McCain's instincts, in this case, are correct. Anderson Cooper already is reporting from the streets of the French Quarter, rather than from St. Paul -- and on tonight's evening newscasts, all three anchors are expected to follow suit. The RNC, at least on the day Gustav makes landfall, is not the "A" story.
C-SPAN will cover the stripped-down, basic parliamentary necessities occurring today at the convention, beginning at 4 p.m. ET. But by prime time, the hall should be quiet. No speeches, no speakers. No one-hour summations and addresses for the broadcast networks to present. And for McCain, that's a plus, not a minus.
Tonight's speakers were scheduled to include President George W. Bush, Vice President Dick Cheney, Gov. Arnold Schwarzenegger and Sen. Joe Lieberman. Because of Hurricane Gustav, alll four of those speakers have been erased from the schedule. Not postponed. Erased.
Presto! The current administration's most powerful leaders -- the ones most responsible for both the response to Katrina and and the invasion of Iraq -- are no-shows. Schwarzenegger and Lieberman, neither of whom pleases the conservative side of the Republican base, are silenced. McCain and company, I'm guessing, are celebrating (but only in private) like little kids on a snow day from school. Bush, too.
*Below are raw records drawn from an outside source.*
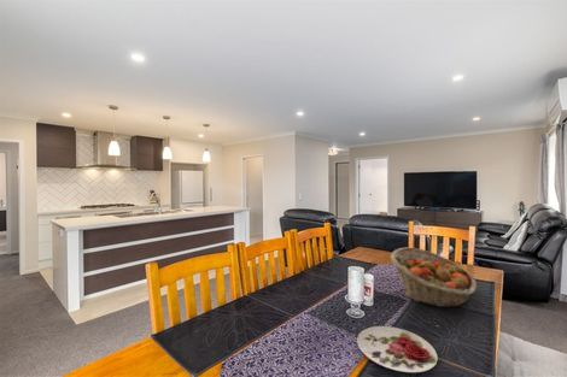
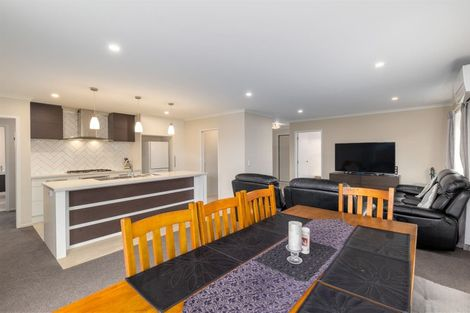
- plate [356,325,439,373]
- fruit basket [390,246,478,308]
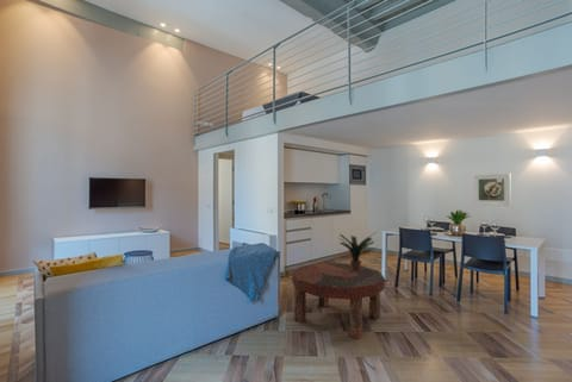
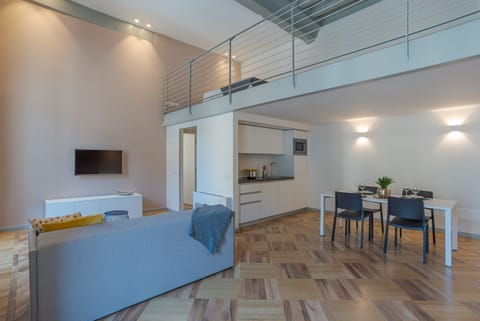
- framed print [472,173,512,207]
- coffee table [291,262,386,340]
- potted plant [336,231,378,271]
But where does this leave the broadcast networks covering these events? CBS, NBC and ABC should devote their convention-reserved hours tonight for news specials, but if one of them blinks and presents an entertainment-show rerun instead, that'll say a lot about that network's priorities, and greed.
Finally, at the same time, the broadcast and cable networks are paving the way to launch a new fall TV season. TNT's new legal series from Steven Bochco, Raising the Bar, premieres tonight at 10 p.m. ET, but it's too tepid and clunky to get or deserve much notice. The CW presents season premieres of Gossip Girl and One Tree Hill tonight, Fox devotes its prime time to the return of Prison Break -- and NBC promises the first-ever million-dollar winner on Deal or No Deal. (So much for suspense. And it had to stack the deck with five $1-million slots to do it.)
But the split-screen effect is at work here, too. All these TV events -- storms, politics and entertainment -- are fighting for attention on this particular Labor Day. And on this day, Gustav wins. But by cancelling the most problematic lineup of his convention, McCain wins, too.